* Selected excerpt:
┄┄┄┄┄┄┄┄┄┄

The Planned Parenthood in Iowa was the first clinic in the nation to implement a telemedicine system for the women who lack access to nearby abortion doctors. When the program first went into effect in 2008, critics claimed that it wasn’t safe to allow women to take an abortion pill without a doctor physically present in the room. But proponents of telemedical abortions explain that they are simply in step with a larger trend toward remote treatments, which are increasing across all medical fields, as well as a critical program for the women who live in rural areas where no other doctors offer abortions. And David Grossman, a co-author of the study, explained that his results the confirm that telemedicine is an important step forward for those women:

“I think the most important thing is that it showed how access was improved after telemedicine was introduced,” said Grossman, vice president for research at Ibis Reproductive Health in Massachusetts. The organization works to improve access and choice for women’s reproductive health services.

The study also found a slight decrease in the number of abortions performed during the second trimester of pregnancy, when risks of complication are higher, said Grossman, also a clinical professor in the obstetrics department at the University of California in San Francisco. He noted the decrease was small enough to require further study.

“In the reduction of second trimester abortions, it will be important to see how that continues to play out,” he said. “We know that earlier abortions are safer than later abortions.”

┄┄┄┄┄┄┄┄┄┄

* Task requirements: Set down the whole text about telemedical abortions in Iowa word for word.

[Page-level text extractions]

┄┄┄┄┄┄┄┄┄┄

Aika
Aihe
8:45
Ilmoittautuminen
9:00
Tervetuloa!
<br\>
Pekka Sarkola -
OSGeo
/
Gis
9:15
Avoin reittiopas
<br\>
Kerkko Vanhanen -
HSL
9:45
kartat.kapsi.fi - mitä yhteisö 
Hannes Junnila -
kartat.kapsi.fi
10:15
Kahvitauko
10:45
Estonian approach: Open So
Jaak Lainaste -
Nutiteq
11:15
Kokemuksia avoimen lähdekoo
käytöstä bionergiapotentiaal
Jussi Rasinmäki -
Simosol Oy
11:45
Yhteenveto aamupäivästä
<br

┄┄┄┄┄┄┄┄┄┄

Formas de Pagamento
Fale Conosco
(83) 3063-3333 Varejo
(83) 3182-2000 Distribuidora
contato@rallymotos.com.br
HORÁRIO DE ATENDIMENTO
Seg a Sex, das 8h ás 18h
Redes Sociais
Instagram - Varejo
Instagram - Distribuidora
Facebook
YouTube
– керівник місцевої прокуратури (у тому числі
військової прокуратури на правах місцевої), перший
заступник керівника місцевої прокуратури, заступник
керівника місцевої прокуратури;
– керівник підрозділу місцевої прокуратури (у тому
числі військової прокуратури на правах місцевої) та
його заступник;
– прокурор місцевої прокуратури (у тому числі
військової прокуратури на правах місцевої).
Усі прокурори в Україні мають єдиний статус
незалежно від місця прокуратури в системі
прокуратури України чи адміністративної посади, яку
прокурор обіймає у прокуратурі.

┄┄┄┄┄┄┄┄┄┄

* The answer:
The Planned Parenthood in Iowa was the first clinic in the nation to implement a telemedicine system for the women who lack access to nearby abortion doctors. When the program first went into effect in 2008, critics claimed that it wasn’t safe to allow women to take an abortion pill without a doctor physically present in the room. But proponents of telemedical abortions explain that they are simply in step with a larger trend toward remote treatments, which are increasing across all medical fields, as well as a critical program for the women who live in rural areas where no other doctors offer abortions. And David Grossman, a co-author of the study, explained that his results the confirm that telemedicine is an important step forward for those women:

“I think the most important thing is that it showed how access was improved after telemedicine was introduced,” said Grossman, vice president for research at Ibis Reproductive Health in Massachusetts. The organization works to improve access and choice for women’s reproductive health services.

The study also found a slight decrease in the number of abortions performed during the second trimester of pregnancy, when risks of complication are higher, said Grossman, also a clinical professor in the obstetrics department at the University of California in San Francisco. He noted the decrease was small enough to require further study.

“In the reduction of second trimester abortions, it will be important to see how that continues to play out,” he said. “We know that earlier abortions are safer than later abortions.”